6. Il terzo ed il quarto motivo di ricorso sono inammissibili in quanto pongono la questione della errata interpretazione del contratto collettivo e della mancanza di prova dei requisiti per l’indennità ex art. 98 c.c.n.l. senza, tuttavia, illustrare in quali atti processuali e in quali termini tali questioni siano state poste nei precedenti gradi di merito, atteso che la sentenza d’appello non contiene alcun riferimento in proposito.
E’ affermazione costante di questa Corte che, qualora con il ricorso per cassazione siano prospettate questioni di cui non vi sia cenno nella sentenza impugnata, è onere della parte ricorrente, al fine di evitarne una statuizione di inammissibilità per novità della censura, non solo di allegare l’avvenuta loro deduzione innanzi al giudice di merito, ma anche di indicare in quale specifico atto del giudizio precedente lo abbia fatto, onde dar modo alla Suprema Corte di controllare ex actis la veridicità di tale asserzione prima di esaminare il merito della suddetta questione (Cass. n. 23675 del 2013; n. 20703 del 2015; n. 18795 del 2015; n. 11166 del 2018; n. 20694 del 2018).
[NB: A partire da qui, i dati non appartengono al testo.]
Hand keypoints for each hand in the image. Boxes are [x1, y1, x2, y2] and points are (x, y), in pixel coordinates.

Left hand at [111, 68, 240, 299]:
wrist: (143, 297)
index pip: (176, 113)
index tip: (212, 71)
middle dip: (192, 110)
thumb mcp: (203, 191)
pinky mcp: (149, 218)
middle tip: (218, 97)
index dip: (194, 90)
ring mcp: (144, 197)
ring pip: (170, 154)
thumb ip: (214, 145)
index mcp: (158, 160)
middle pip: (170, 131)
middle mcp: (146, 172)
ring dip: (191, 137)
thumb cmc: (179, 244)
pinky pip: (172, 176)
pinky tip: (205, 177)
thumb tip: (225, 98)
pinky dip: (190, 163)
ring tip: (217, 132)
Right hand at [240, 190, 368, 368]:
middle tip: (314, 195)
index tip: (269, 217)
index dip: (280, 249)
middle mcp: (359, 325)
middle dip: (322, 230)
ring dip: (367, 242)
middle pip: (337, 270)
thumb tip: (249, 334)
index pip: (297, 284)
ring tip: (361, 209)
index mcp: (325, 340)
Comunque, l’infondatezza dei motivi in esame discende logicamente dal rigetto dei primi due motivi di ricorso, atteso che la previsione nel contratto individuale del diritto alla indennità supplementare che, secondo l’interpretazione dei giudici di appello qui confermata, coincide con quella disciplinata dall’art. 98 del c.c.n.l., presuppone la ricorrenza dei presupposti a cui il contratto collettivo vincola la citata indennità, senza alcun onere di prova a carico del lavoratore, dovendosi altrimenti qualificare la stessa come trattamento di miglior favore (cfr. su quest’ultimo aspetto Cass. n. 19923 del 2014 secondo cui la corresponsione,
in favore del lavoratore subordinato, di una retribuzione maggiore di quella dovutagli in forza della contrattazione collettiva, costituisce trattamento di miglior favore, salva la dimostrazione, il cui onere incombe sul datore di lavoro, di un errore non imputabile ad esso e riconoscibile anche dallo stesso lavoratore).
Per le ragioni esposte, il ricorso deve essere respinto.
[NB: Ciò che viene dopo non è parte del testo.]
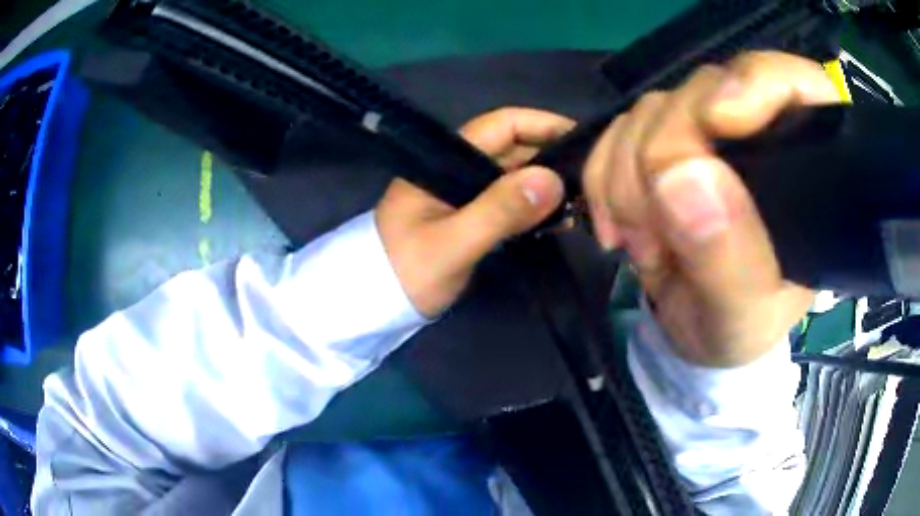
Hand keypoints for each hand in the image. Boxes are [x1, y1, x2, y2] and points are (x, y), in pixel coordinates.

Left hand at [376, 107, 573, 317]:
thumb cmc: (404, 272)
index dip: (543, 125)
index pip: (501, 125)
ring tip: (584, 202)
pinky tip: (560, 220)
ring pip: (514, 176)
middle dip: (553, 157)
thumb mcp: (451, 244)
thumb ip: (498, 211)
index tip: (583, 138)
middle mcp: (456, 167)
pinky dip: (534, 207)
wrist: (373, 304)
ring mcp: (463, 193)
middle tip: (593, 177)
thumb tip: (552, 180)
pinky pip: (508, 202)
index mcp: (445, 159)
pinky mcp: (468, 216)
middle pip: (513, 148)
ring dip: (547, 185)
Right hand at [583, 51, 839, 366]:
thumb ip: (729, 257)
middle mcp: (756, 132)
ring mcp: (705, 132)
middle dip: (665, 153)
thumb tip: (682, 175)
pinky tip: (617, 225)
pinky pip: (616, 131)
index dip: (755, 82)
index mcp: (805, 168)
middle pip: (704, 91)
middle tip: (654, 231)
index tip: (717, 120)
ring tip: (641, 244)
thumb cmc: (739, 327)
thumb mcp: (744, 314)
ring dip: (628, 176)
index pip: (795, 85)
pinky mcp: (662, 141)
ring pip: (652, 109)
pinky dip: (603, 177)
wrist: (695, 331)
La regolazione delle spese del giudizio di legittimità segue il criterio di soccombenza, con liquidazione come in dispositivo. Il rigetto del ricorso costituisce presupposto processuale per il raddoppio del contributo unificato, ai sensi dell’art. 13, comma 1 quater, del d.P.R. n. 115 del 2002 (cfr. Cass. S.U. n. 4315 del
2020).
P.Q.M.
La Corte rigetta il ricorso. Condanna il Consorzio ricorrente alla rifusione delle spese del giudizio di legittimità che liquida in euro 2.000,00 per compensi professionali, euro 200,00 per esborsi, oltre spese forfettarie nella misura del 15% e accessori come per legge, con distrazione in favore dell’avv. NOME COGNOME antistatario.
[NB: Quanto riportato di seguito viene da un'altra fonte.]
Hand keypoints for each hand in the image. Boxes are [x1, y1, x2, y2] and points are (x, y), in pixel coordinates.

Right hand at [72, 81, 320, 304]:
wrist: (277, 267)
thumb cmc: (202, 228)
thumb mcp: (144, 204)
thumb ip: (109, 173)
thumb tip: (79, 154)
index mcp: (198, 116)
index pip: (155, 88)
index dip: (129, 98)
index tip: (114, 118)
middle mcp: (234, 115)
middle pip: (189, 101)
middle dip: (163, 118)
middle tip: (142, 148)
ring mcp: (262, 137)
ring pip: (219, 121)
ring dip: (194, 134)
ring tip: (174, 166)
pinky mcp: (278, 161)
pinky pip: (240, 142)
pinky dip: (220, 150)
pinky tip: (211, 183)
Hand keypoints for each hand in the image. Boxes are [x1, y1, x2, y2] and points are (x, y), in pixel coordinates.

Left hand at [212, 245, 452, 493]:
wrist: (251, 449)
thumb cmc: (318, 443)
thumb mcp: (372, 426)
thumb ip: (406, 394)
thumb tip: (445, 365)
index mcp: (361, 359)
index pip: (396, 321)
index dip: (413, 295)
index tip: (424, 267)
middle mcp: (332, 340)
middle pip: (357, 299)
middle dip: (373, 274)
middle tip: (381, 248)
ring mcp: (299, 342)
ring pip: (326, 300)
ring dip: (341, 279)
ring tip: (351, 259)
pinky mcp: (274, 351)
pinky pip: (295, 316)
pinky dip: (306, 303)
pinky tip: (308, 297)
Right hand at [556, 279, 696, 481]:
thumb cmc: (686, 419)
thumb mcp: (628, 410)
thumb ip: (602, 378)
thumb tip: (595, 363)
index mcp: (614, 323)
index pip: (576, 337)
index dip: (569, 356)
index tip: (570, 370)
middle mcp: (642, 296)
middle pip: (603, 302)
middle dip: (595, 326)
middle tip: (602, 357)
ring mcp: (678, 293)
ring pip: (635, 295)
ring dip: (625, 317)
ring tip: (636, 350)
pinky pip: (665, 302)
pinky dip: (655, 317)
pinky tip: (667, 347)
Ai sensi dell’art. 13, co. 1 quater, dà atto della sussistenza dei presupposti processuali per il versamento da parte del ricorrente dell’ulteriore importo a titolo di contributo unificato pari a quello previsto per il ricorso a norma del comma 1 bis dello stesso art.13, se dovuto.
Così deciso nell’adunanza camerale del 20 maggio 2025.